What You Need To Know
- Mental Health is a cause that hits close to home for Ryan Day and his family
- A $1 million gift is going to Ohio State University’s Department of Psychiatry and Behavioral Health
- The fund will help with research and resources for Buckeyes dealing with mental health issues
- They hope to identify risk factors that contribute to mental health
- The Mayo Clinic Health System found that societal pressure and increase in higher education costs contribute to anxiety and depression
The Mayo Clinic Health System found that one in three college students experience significant depression and anxiety.
Mental health is an issue that hits close to home for the Day family. Coach Day lost his dad to suicide when he was eight years old and Ryan’s wife, Nina, has struggled with anxiety most of her life.
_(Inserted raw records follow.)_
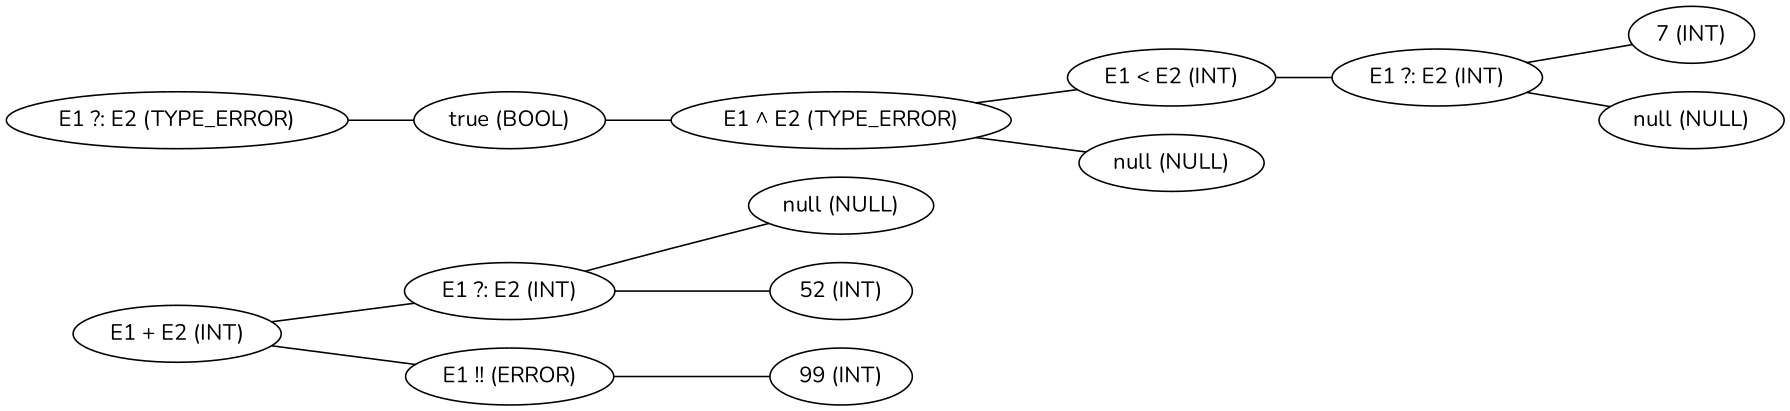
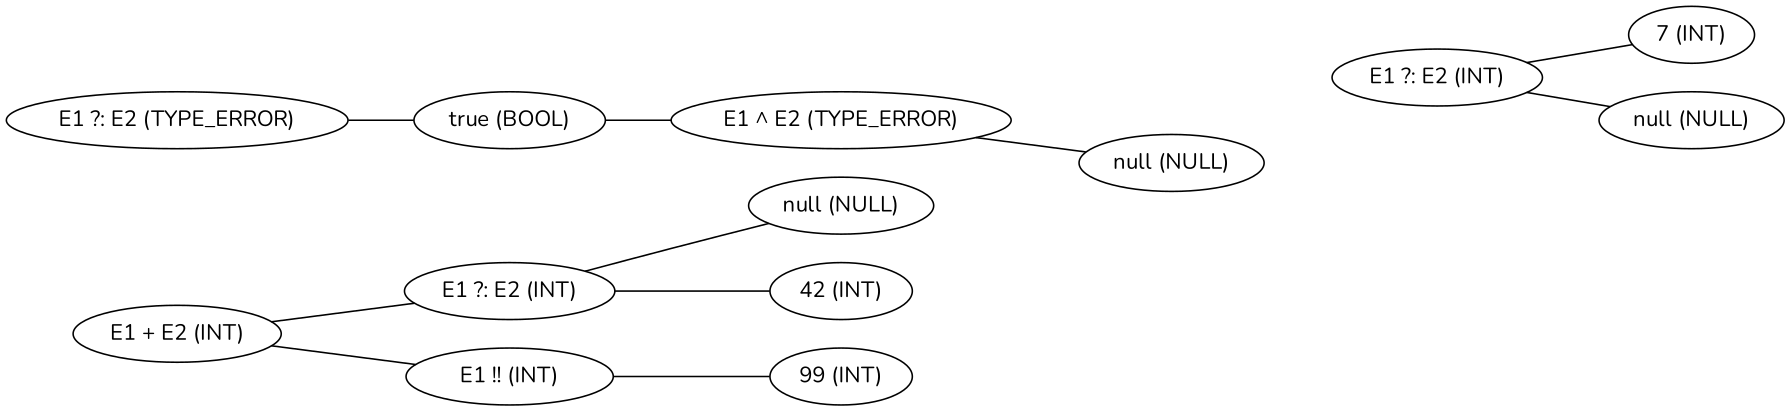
  graph {
    fontname=Nunito
    rankdir=LR
    node [fontname=Nunito]
    edge [fontname=Nunito]
    n1 [label="E1 + E2 (INT)"]
    n2 [label="E1 ?: E2 (INT)"]
-   n3 [label="E1 !! (ERROR)"]
+   n3 [label="E1 !! (INT)"]
    n4 [label="null (NULL)"]
-   n5 [label="52 (INT)"]
+   n5 [label="42 (INT)"]
    n6 [label="99 (INT)"]
    n7 [label="E1 ?: E2 (INT)"]
    n8 [label="7 (INT)"]
    n9 [label="null (NULL)"]
    n10 [label="E1 ?: E2 (TYPE_ERROR)"]
    n11 [label="true (BOOL)"]
    n12 [label="E1 ^ E2 (TYPE_ERROR)"]
-   n13 [label="E1 < E2 (INT)"]
    n14 [label="null (NULL)"]
    n1 -- n2
    n1 -- n3
    n2 -- n4
    n2 -- n5
    n3 -- n6
    n7 -- n8
    n7 -- n9
    n10 -- n11
    n11 -- n12
-   n12 -- n13
    n12 -- n14
-   n13 -- n7
  }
“The roughest part of my life was in college and there were no resources and I privately struggled,” said Nina Day. “As I had children and growing up with Ryan, we just decided how important it was for them to grow up in a different world.”
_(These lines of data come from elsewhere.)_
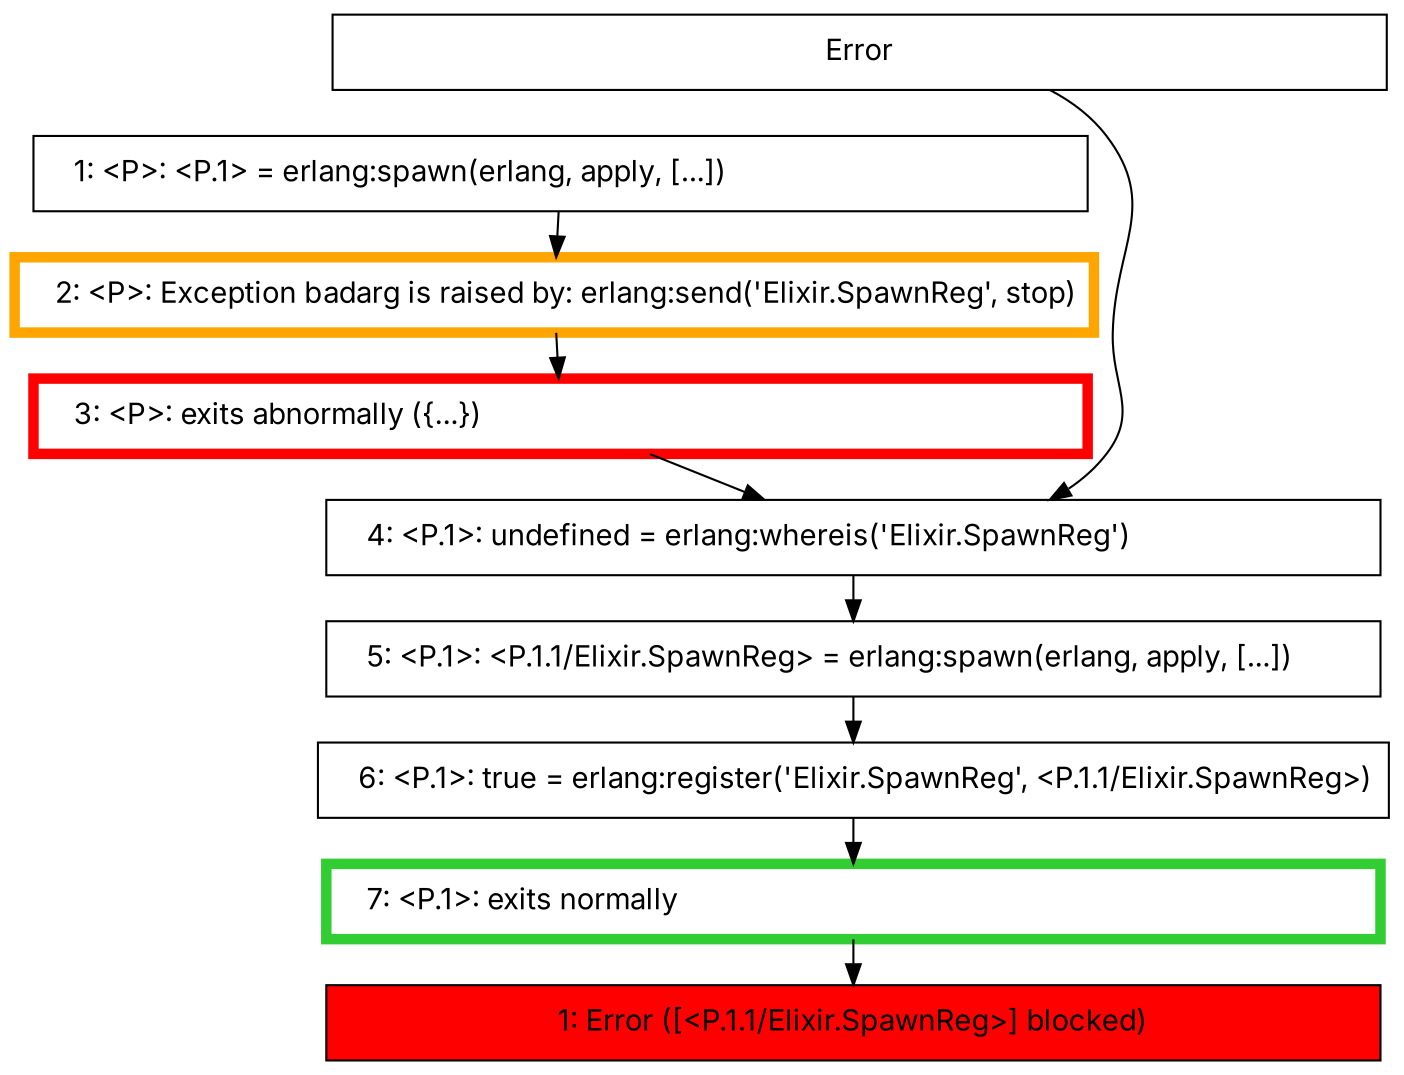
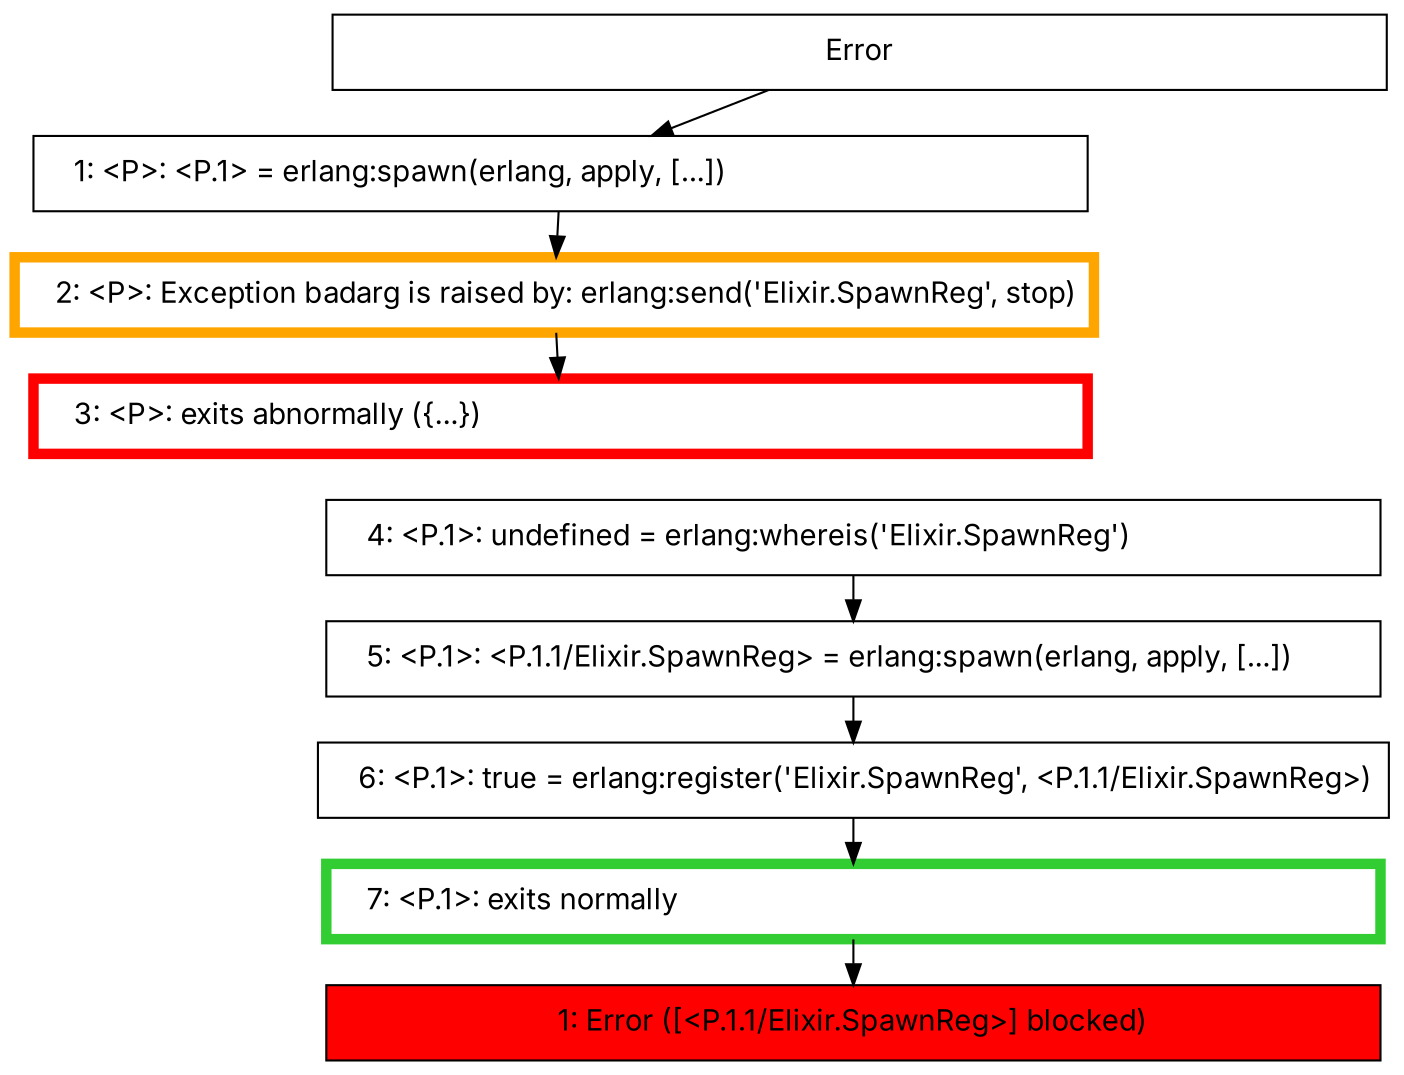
  digraph {
    fontname=Inter
    ranksep=0.3
    node [fontname=Inter shape=box]
    edge [fontname=Inter weight=1000]
    n1 [label=Error width=7]
    n2 [label="   1: <P>: <P.1> = erlang:spawn(erlang, apply, [...])\l" width=7]
    n3 [color=orange label="   2: <P>: Exception badarg is raised by: erlang:send('Elixir.SpawnReg', stop)\l" penwidth=5 width=7]
    n4 [color=red label="   3: <P>: exits abnormally ({...})\l" penwidth=5 width=7]
    n5 [label="   4: <P.1>: undefined = erlang:whereis('Elixir.SpawnReg')\l" width=7]
    n6 [label="   5: <P.1>: <P.1.1/Elixir.SpawnReg> = erlang:spawn(erlang, apply, [...])\l" width=7]
    n7 [label="   6: <P.1>: true = erlang:register('Elixir.SpawnReg', <P.1.1/Elixir.SpawnReg>)\l" width=7]
    n8 [color=limegreen label="   7: <P.1>: exits normally\l" penwidth=5 width=7]
    n9 [fillcolor=red label="1: Error ([<P.1.1/Elixir.SpawnReg>] blocked)" style=filled width=7]
    subgraph sub_1 {
      n1
      n2
      n3
      n4
      n5
      n6
      n7
      n8
      n9
    }
-   n1 -> n5
+   n1 -> n2
    n2 -> n3
    n3 -> n4
-   n4 -> n5
    n5 -> n6
    n6 -> n7
    n7 -> n8
    n8 -> n9
  }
The fund is going to the Department of Psychiatry and Behavioral Health and will fund research and resources to aid struggling Buckeyes. Currently, Ohio State has 24/7 resources to help with mild, moderate and severe concerns, but the fund will help the university play offense and defense against mental health.
“Modifiable factors that we can bring into the home, into the schools, into the workplace in which we develop strategies to modify those risk factors to essentially shift somebody’s risk from being vulnerable to being strong and surviving stress,” said Dr. K. Luan Phan, chair of the Department of Psychiatry and Behavioral Health.
The Mayo Clinic Health System reported an increase in depression and anxiety among college students because of societal pressures and the rising cost of higher education. Ryan Day believes there are three options for students struggling with life’s challenges.
“There’s solutions, there’s treatments, there’s different avenues we can take to help treat those types of things, so I just think that approach is hopeful and not where you think there’s no answers,” said Day. “I think that’s really, really important. There are resources and that’s what we’re working on.”
Day has already established mental health services for his players with two full-time psychologists, two athletic counselors and a part-time psychiatrist on staff.
Anyone struggling with mental health can call the Ohio Care Line at 1-800-720-9616 to speak to a behavioral health specialist.